§ Goal: Rewrite every one of the entries below, changing "city" to "locality" and keeping everything else as it is. Leave the pictures out of your answer.
★ ★ ★ ★ ★ ★ ★
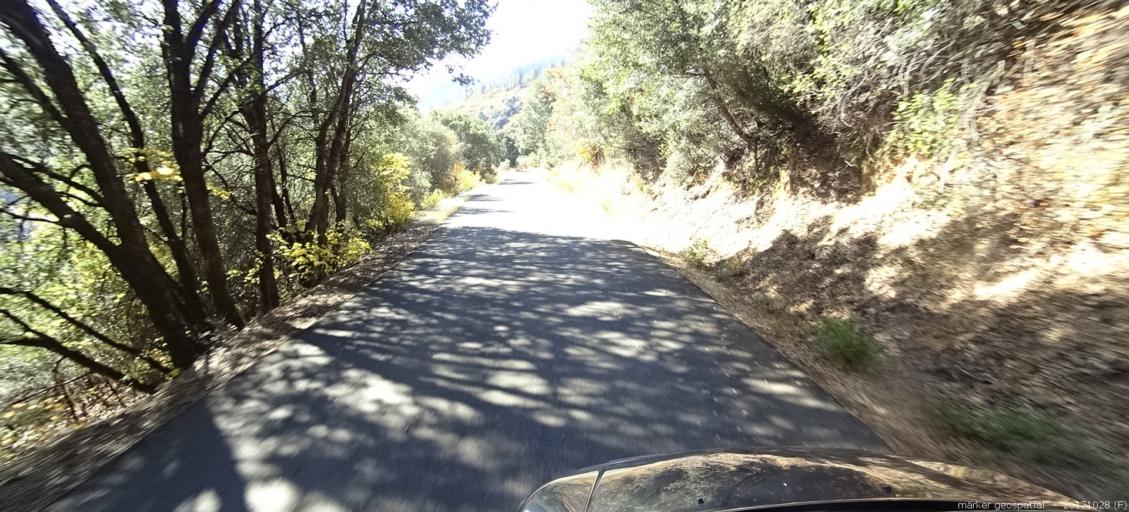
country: US
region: California
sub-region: Trinity County
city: Lewiston
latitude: 40.8047
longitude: -122.6106
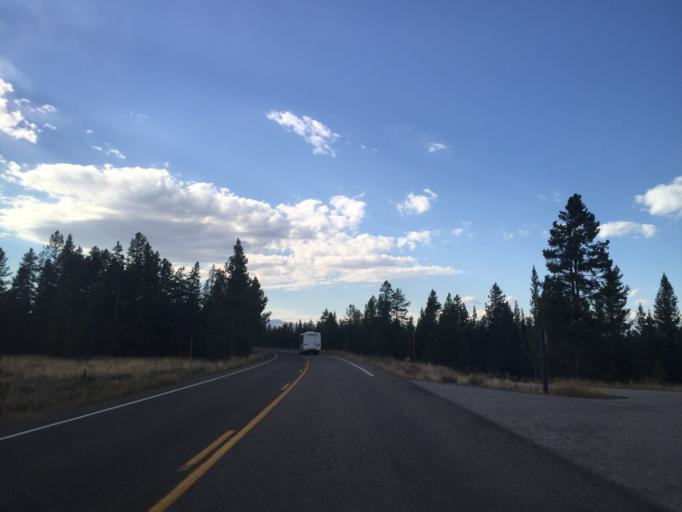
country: US
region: Montana
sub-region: Gallatin County
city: West Yellowstone
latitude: 44.6527
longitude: -111.0621
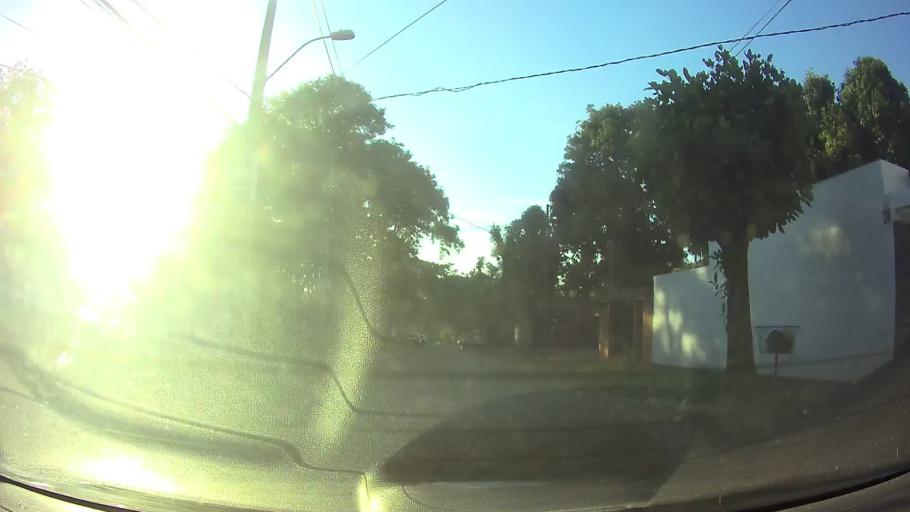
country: PY
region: Asuncion
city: Asuncion
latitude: -25.2826
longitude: -57.5847
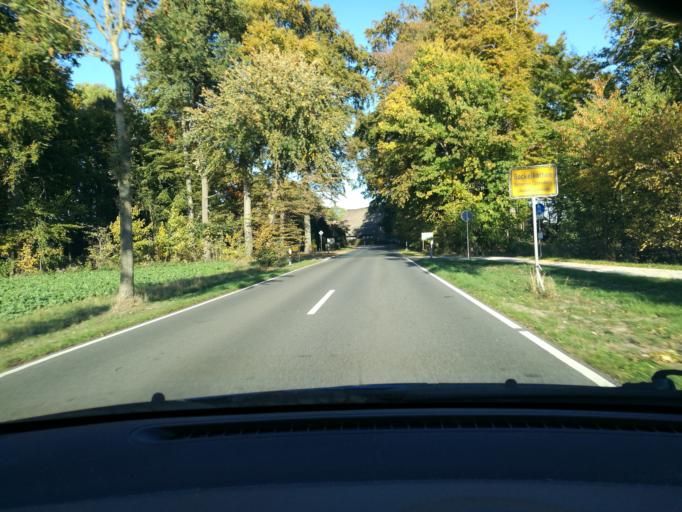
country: DE
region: Lower Saxony
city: Ludersburg
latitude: 53.3015
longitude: 10.5671
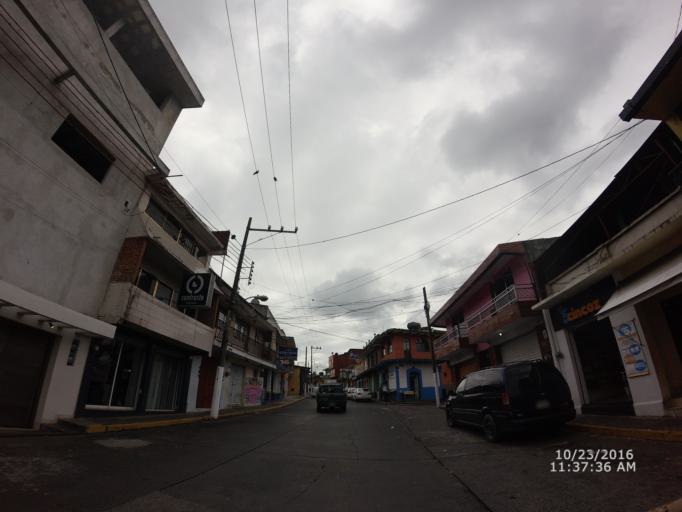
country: MX
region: Veracruz
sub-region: Xalapa
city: Xalapa de Enriquez
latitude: 19.5346
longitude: -96.9283
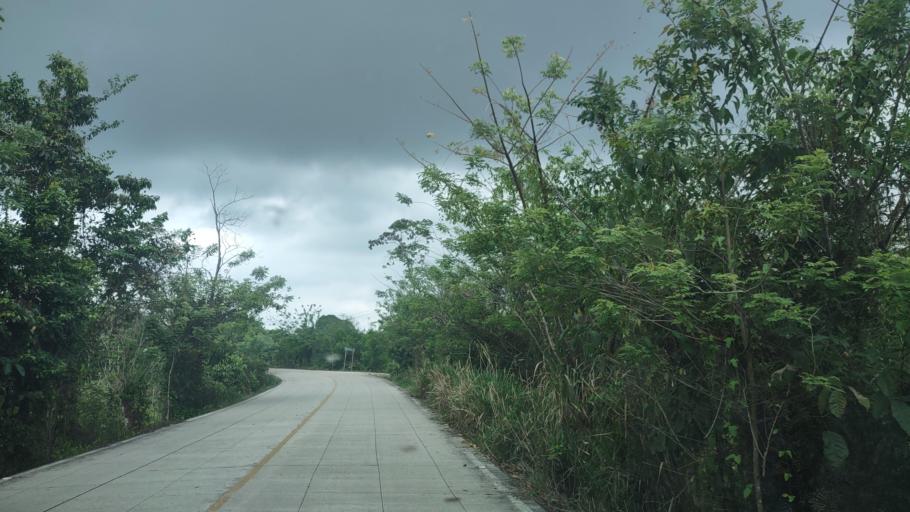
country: MX
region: Veracruz
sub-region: Uxpanapa
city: Poblado 10
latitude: 17.4933
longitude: -94.1789
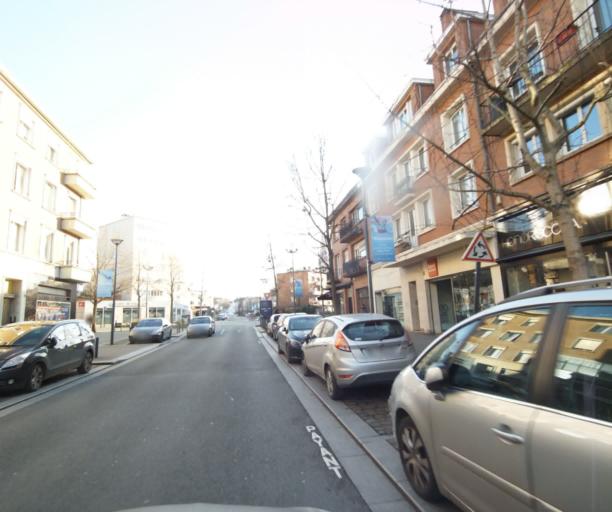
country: FR
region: Nord-Pas-de-Calais
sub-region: Departement du Nord
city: Valenciennes
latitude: 50.3584
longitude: 3.5263
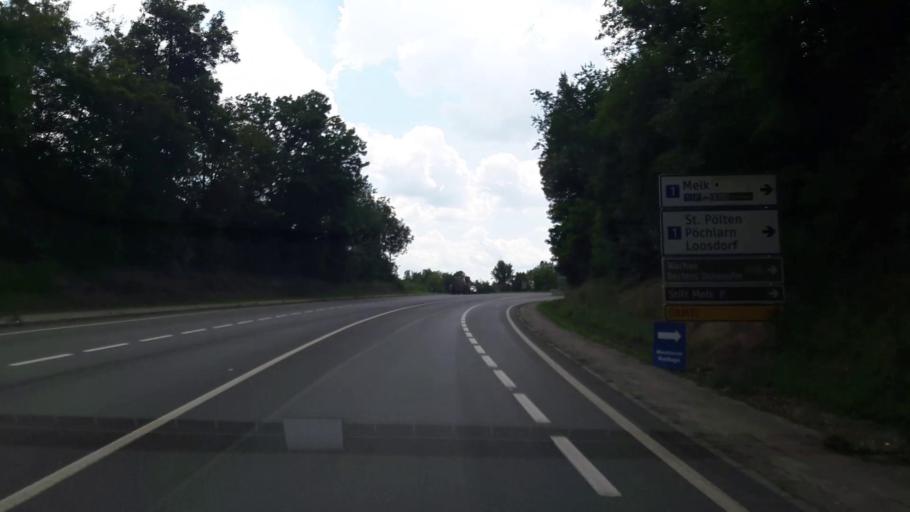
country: AT
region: Lower Austria
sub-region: Politischer Bezirk Melk
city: Emmersdorf an der Donau
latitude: 48.2370
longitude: 15.3490
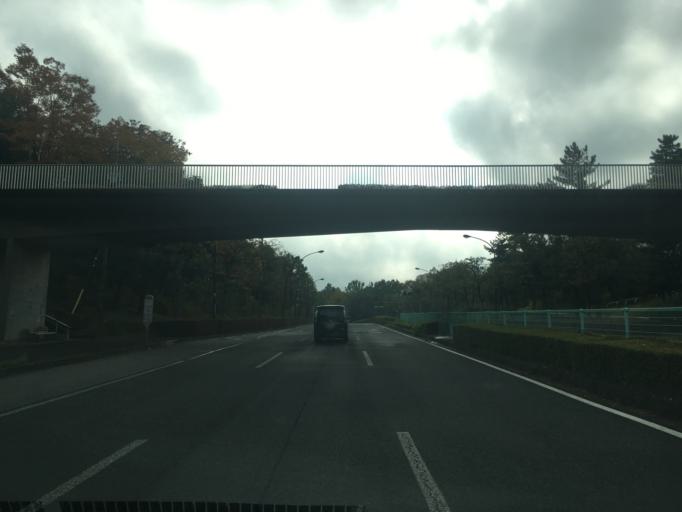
★ ★ ★ ★ ★ ★ ★
§ Output:
country: US
region: California
sub-region: Trinity County
locality: Lewiston
latitude: 40.8047
longitude: -122.6106
country: US
region: Montana
sub-region: Gallatin County
locality: West Yellowstone
latitude: 44.6527
longitude: -111.0621
country: PY
region: Asuncion
locality: Asuncion
latitude: -25.2826
longitude: -57.5847
country: DE
region: Lower Saxony
locality: Ludersburg
latitude: 53.3015
longitude: 10.5671
country: MX
region: Veracruz
sub-region: Xalapa
locality: Xalapa de Enriquez
latitude: 19.5346
longitude: -96.9283
country: MX
region: Veracruz
sub-region: Uxpanapa
locality: Poblado 10
latitude: 17.4933
longitude: -94.1789
country: FR
region: Nord-Pas-de-Calais
sub-region: Departement du Nord
locality: Valenciennes
latitude: 50.3584
longitude: 3.5263
country: AT
region: Lower Austria
sub-region: Politischer Bezirk Melk
locality: Emmersdorf an der Donau
latitude: 48.2370
longitude: 15.3490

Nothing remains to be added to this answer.